My students did teach me one thing that all educators have a problem with, and is especially true of learning sourced in play. The instructional designer, game creator, teacher, parents, whoever is attempting to transmit some material, is NOT in control. The brain and stimulus-consequence interpretations of each unique learner will cause that person to take in the material in ways the transmitter does not anticipate, apply it in ways they can't predict, and assign it meaning in ways they can't account for, or sometimes even understand.

Lastly, I have defined a difference between training and education that has important bearing on memorization and its role in applying learning.

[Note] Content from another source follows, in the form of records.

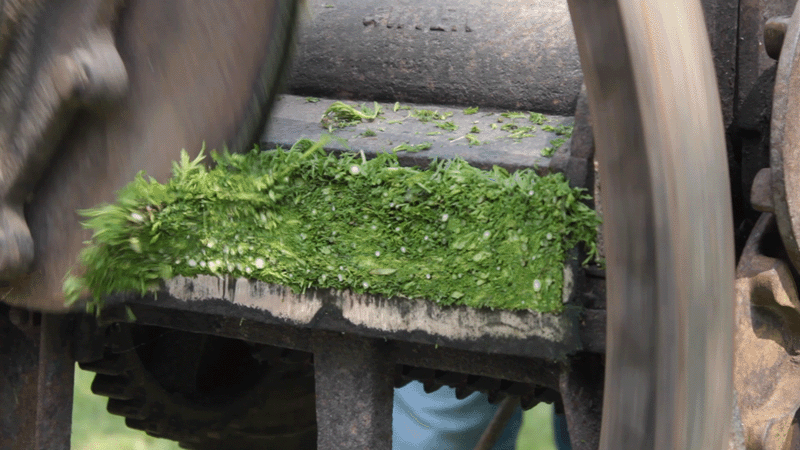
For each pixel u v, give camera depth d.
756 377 1.04
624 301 0.92
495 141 1.05
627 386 0.93
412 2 1.19
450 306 1.03
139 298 1.12
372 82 1.18
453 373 1.23
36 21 1.04
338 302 1.06
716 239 0.92
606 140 0.92
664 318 0.91
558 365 1.04
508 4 1.17
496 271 1.01
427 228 1.02
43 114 1.05
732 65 1.06
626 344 0.93
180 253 1.08
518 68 1.13
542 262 1.00
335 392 1.10
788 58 1.00
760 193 1.02
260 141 1.08
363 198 1.04
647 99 0.91
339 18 1.21
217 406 1.40
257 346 1.30
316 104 1.18
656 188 0.91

Training is an effort to reduce the number of options for response a learner will consider in responding to a defined stimulus or stimuli. It's main function is to make the performer fast, accurate, and less encumbered with decision-making in order to increase efficiency of performed tasks. Rote memory is its main muscle.

Education is an effort to INCREASE the number of options a performer can consider when attempting to solve an idiosyncratic problem, or elaborate on a schema. It slows down reactions and broadens the opportunities for material to be included in decisions and assessments, analyses and synthesis. It's not about performance, but about development and additive complexity and depth.

Education is DEPENDENT on a sub strata of factual knowledge, a database of sorts, that is acquired by training, but can only be exploited by the educated possessor of that knowledge, and is observably more fully exploited by someone with higher native intelligence.

Memory is important for both, but the peripheral memory inputs to be exploited by your idea will best serve training on first blush.